At the same time, the economy continues to grow above trend. Fourth-quarter gross domestic product handily beat economists’ projections, showing a 3.3% real (inflation adjusted) annual rate of growth, which followed the previous quarter’s 4.9% blowout results.
Tom Porcelli, chief U.S. economist at PGIM Fixed Income, avers that the easing in inflation means the real fed-funds rate represents very tight policy. The “neutral” policy rate would be around 4%, though nobody can accurately tell what the elusive level is that neither boosts nor retards growth. But a bit of humility is called for, he adds in an interview, with no “Mission Accomplished” declarations.
The FOMC won’t have January jobs data, due the following Friday. The consensus among economists is another solid rise of 175,000 in nonfarm payrolls, down from December’s surprisingly strong 216,000, with a possible uptick of one-tenth in the jobless rate, to 3.8%. Pay is also a focus, and the Fed’s preferred measure, the Employment Cost Index, is out on Wednesday. The expectation: a 1% rise in the quarter. And the December Job Openings and Labor Turnover Survey should show further easing in openings.
The Treasury will outline its borrowing needs on Monday and the breakdown in its bill, note, and bond offerings on Wednesday. As I noted a few weeks ago, Uncle Sam’s decision to trim its offerings of longer-dated securities helped to kick off the big bond and stock rallies of late 2023. For now, corporations have been rushing to market to borrow at narrow spreads over risk-free government securities, with $168 billion issued in the month through Thursday, almost $10 billion above the total for January 2023.

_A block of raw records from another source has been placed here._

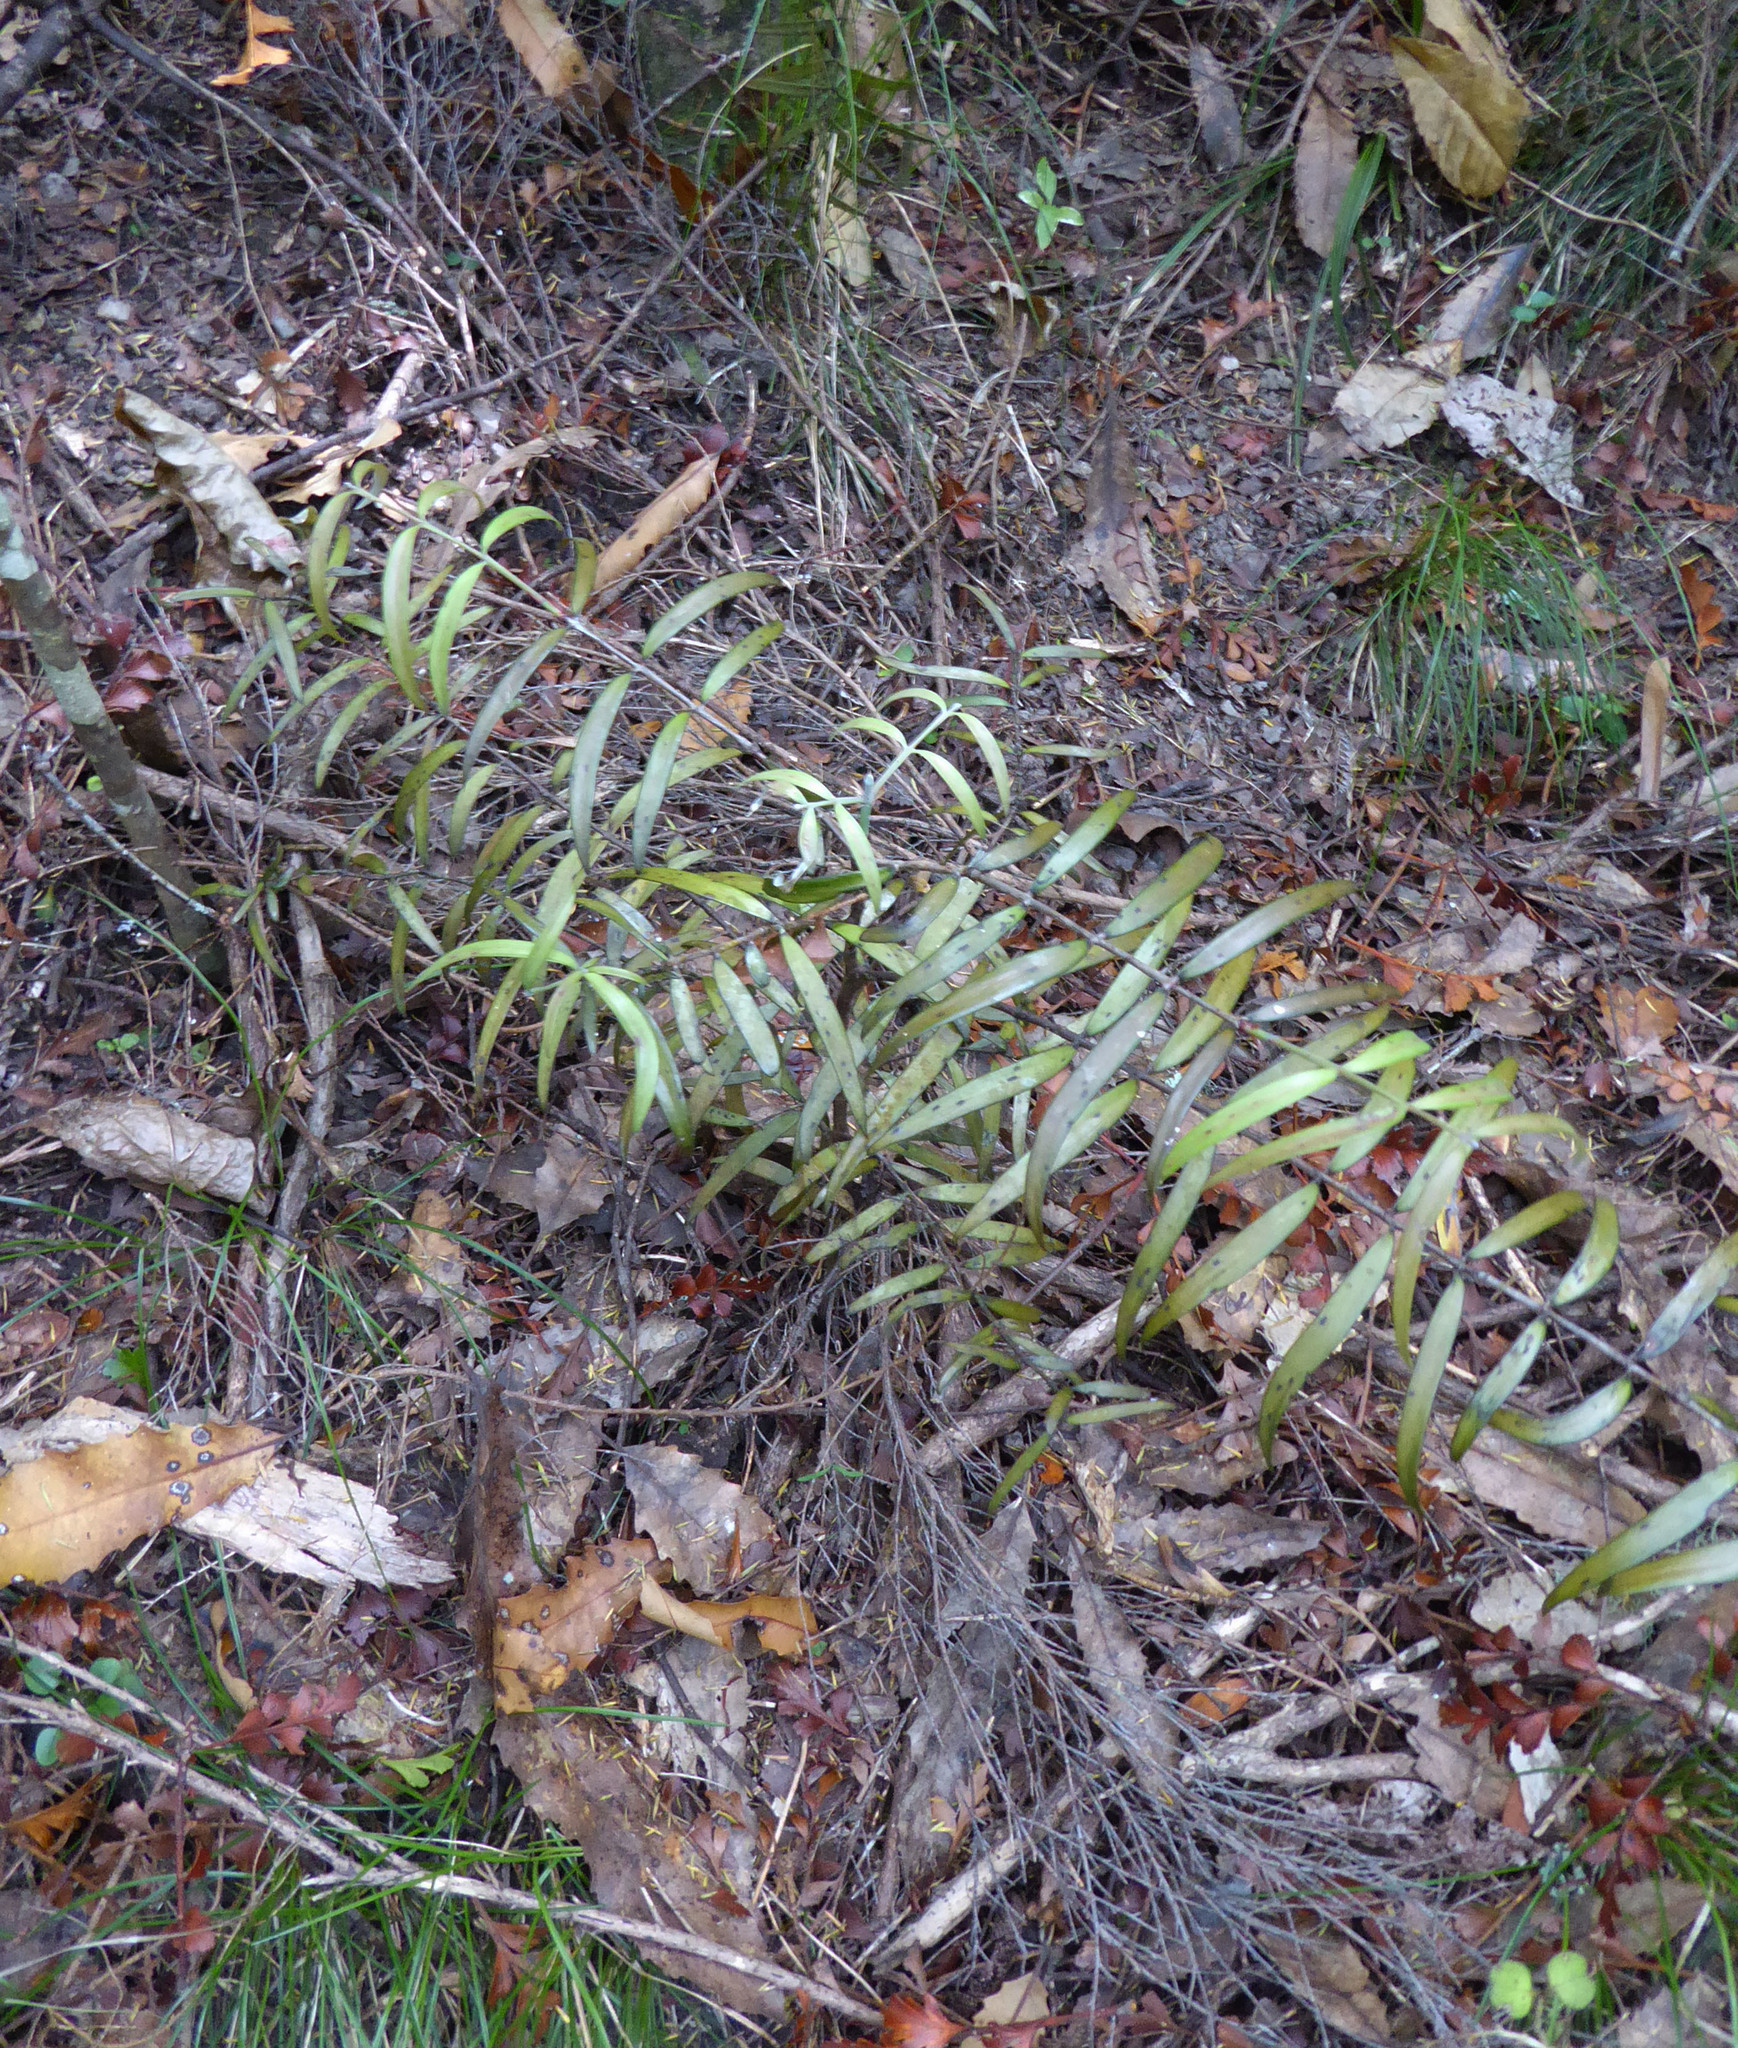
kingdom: Plantae
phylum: Tracheophyta
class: Pinopsida
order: Pinales
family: Araucariaceae
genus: Agathis
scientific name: Agathis australis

These favorable borrowing terms, along with major averages ending the week at or near records, indicate easy financial conditions, which are a spur to growth. And while the fed-funds rate is a comfortable margin above inflation, it remains a half percentage point below the growth in nominal GDP of 5.8% last year, as measured in current dollars, notes Joseph Carson, former chief economist at AllianceBernstein, on his blog. There has never been a recession when the fed-funds rate was below nominal GDP over the past five decades, all of which have been quite eventful.